Da war einer, der trug eine tiefe Sehnsucht in seiner Brust, und er hatte sich vorgenommen, den leuchtenden Stein Kauriwiduma zu suchen, der das Köstlichste war, was es damals auf Erden gab. So nahm er denn einen Stab zur Hand und begab sich auf die Wanderschaft. Aber wie sehr er auch suchte und forschte, niemals tranken seine Augen den erträumten, funkelnden Glanz. Zuletzt sank er müde zur Erde, und er fluchte seinem Geschick. Da hörte er plötzlich eine Stimme, die schien aus der Tiefe zu kommen, ganz aus der Tiefe seines Herzens, und die Stimme lautete: »Schwinge deinen Stab!«

Er aber schalt sein Herz und sprach: »Törichtes Herz, ein Schwert soll man schwingen, aber keinen Stab. Der ist dazu da, daß man sich beim Wandern darauf stütze.«

Dann erhob er sich und wanderte weiter, aber er fand nicht den leuchtenden Stein; nur von Zeit zu Zeit hörte er wieder die mahnende Stimme: »Schwinge deinen Stab!« Es war vergeblich, er wollte nicht hören.

So kam es denn, daß er früh alt ward und grau.
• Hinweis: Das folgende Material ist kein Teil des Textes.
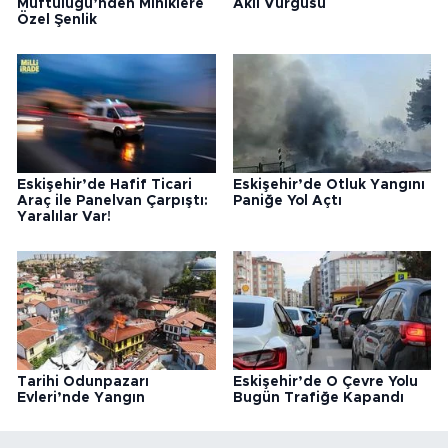
Müftülüğü’nden Miniklere
Akıl Vurgusu
Özel Şenlik
Eskişehir’de Hafif Ticari
Eskişehir’de Otluk Yangını
Araç ile Panelvan Çarpıştı:
Paniğe Yol Açtı
Yaralılar Var!
Tarihi Odunpazarı
Eskişehir’de O Çevre Yolu
Evleri’nde Yangın
Bugün Trafiğe Kapandı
Er konnte zuletzt nicht mehr wandern, und er schleppte sich in eine Herberge, die am Wege stand, bettete sich im Stalle auf Stroh, und er fühlte, daß sein letztes Stündlein komme. Da sprach er die bitteren Worte: »Ich habe ein verlorenes Leben gelebt; ich habe es nicht schaffen können, den leuchtenden Stein Kauriwiduma zu sehen.«

Da hörte er zum letzten Male die Stimme, ganz schwach und fein, aber er hörte sie: »Schwinge deinen Stab!«

Das ging ihm zu Herzen; er konnte sich nicht mehr wehren; er tastete mit zitternder Hand an den Rand seines Lagers und ergriff den Stab. Dann hob er ihn empor und schwang ihn mit letzter Kraft. Da ward es plötzlich hell im düsteren Stall, und vor ihm stand eine Gestalt, anzuschauen wie ein Cherub, mit starken Schwingen, und der Cherub sprach: »Ich bin der Geist des Stabes, der dir verliehen ward, und habe lange auf deinen Ruf gewartet. Mache dich bereit, ich bringe dich zu dem leuchtenden Stein Kauriwiduma!«

Da hauchten die Lippen eines Sterbenden: »Nun ist es zu spät! Bringe mich ins Grab!«

So starb einer, der nicht wußte, welche Macht ihm verliehen ward.